Embrace a learning mindset:
- Continually invest in one’s knowledge and skillset through formal training, reading, and attending conferences and meetups
MINIMUM QUALIFICATIONS
- Full time graduate from an accredited University.
- Advanced degree in a quantitative field (CS, engineering, statistics, math, data science).
- Proven technical leadership in a large, complex matrixed organization.
- Relevant Machine Learning experience of 6+ years and overall 12+ years of Industry experience.
- Experience in supervised ML algorithms, optimization, and performance tuning.
- Track record of producing machine learning models and production infrastructure at scale.
- Strong verbal and written communication skills including the ability to interact effectively with colleagues of varying technical and non-technical abilities.
- Passionate about agile software processes, data-driven development, reliability, and systematic experimentation.
- Passion for learning new technologies and solving challenging problems.
- Good understanding of CI, CD, TDD, and tools such as Jenkins.
- Strong understanding of orchestration frameworks such Airflow/Kubeflow/MLFlow.
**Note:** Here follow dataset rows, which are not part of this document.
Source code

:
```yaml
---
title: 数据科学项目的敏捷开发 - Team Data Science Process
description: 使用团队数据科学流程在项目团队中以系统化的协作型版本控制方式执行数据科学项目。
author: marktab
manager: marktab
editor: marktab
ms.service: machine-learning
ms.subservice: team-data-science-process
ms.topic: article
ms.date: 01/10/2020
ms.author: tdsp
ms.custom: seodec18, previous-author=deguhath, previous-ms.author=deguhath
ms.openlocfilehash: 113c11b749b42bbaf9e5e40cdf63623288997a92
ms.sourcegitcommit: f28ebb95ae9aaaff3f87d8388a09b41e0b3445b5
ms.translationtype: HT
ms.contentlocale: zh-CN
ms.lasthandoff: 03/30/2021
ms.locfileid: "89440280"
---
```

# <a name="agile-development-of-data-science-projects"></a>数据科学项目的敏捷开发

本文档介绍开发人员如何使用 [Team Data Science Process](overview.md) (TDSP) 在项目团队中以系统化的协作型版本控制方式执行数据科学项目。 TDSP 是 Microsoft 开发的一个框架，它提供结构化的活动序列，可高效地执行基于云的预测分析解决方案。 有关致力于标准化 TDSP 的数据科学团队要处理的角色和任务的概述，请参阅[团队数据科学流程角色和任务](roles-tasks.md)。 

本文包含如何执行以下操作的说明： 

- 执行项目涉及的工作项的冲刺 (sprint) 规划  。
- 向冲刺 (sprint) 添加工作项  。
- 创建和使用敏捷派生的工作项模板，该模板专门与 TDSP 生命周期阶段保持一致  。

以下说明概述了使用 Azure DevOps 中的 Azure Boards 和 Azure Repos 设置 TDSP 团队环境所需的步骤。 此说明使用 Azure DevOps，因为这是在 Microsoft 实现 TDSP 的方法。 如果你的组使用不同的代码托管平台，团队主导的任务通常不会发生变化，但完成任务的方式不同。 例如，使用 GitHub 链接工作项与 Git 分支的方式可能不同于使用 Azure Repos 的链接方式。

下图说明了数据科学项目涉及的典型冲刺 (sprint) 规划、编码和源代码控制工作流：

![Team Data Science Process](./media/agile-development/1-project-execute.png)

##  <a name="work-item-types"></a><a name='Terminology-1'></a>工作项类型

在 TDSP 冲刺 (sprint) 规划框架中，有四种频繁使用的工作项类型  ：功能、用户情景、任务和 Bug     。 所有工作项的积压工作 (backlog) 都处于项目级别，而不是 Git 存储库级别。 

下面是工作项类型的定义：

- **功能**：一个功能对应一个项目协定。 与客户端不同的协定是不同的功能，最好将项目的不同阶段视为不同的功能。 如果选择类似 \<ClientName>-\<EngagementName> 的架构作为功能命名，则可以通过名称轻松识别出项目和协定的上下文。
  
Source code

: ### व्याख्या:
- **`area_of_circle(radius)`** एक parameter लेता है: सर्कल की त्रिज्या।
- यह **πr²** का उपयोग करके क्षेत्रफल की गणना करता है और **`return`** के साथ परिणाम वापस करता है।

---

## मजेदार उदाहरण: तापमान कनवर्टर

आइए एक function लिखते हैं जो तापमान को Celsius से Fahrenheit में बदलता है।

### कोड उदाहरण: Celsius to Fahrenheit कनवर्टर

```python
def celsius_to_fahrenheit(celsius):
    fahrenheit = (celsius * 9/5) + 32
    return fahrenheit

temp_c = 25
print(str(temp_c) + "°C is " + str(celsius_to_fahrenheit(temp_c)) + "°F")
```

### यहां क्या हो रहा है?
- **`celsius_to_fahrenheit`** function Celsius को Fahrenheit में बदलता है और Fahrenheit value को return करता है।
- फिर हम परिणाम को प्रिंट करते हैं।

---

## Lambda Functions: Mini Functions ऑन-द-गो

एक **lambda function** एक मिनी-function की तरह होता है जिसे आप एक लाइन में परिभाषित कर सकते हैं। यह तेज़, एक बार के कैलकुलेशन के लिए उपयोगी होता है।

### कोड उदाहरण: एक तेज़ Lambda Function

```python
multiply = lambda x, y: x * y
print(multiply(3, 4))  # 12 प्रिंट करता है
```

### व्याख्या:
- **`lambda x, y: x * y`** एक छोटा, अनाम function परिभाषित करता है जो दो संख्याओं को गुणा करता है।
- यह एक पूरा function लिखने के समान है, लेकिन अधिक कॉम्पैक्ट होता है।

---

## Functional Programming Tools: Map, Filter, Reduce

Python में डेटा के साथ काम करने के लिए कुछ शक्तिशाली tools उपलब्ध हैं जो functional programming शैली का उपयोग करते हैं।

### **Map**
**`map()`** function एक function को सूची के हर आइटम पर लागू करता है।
- Agile software development experience such as Kanban and Scrum.
- Experience in software version control team practices and tools such as GIT and TFS.
- Expertise in Data Transformation and Manipulation through Big-Query/SQL
- Professional experience with Vertex AI and GCP Services.
- Strong proficiency in Python.
PREFERRED QUALIFICATIONS
- GCP Machine Learning certification
- Understanding of CPG industry
- Exposure to Deep Learning/RL/LLMs
- Prior experience with CPG industry.
- Publications or contributions to the data science and AI community.
- Certifications in AI, machine learning, or related fields.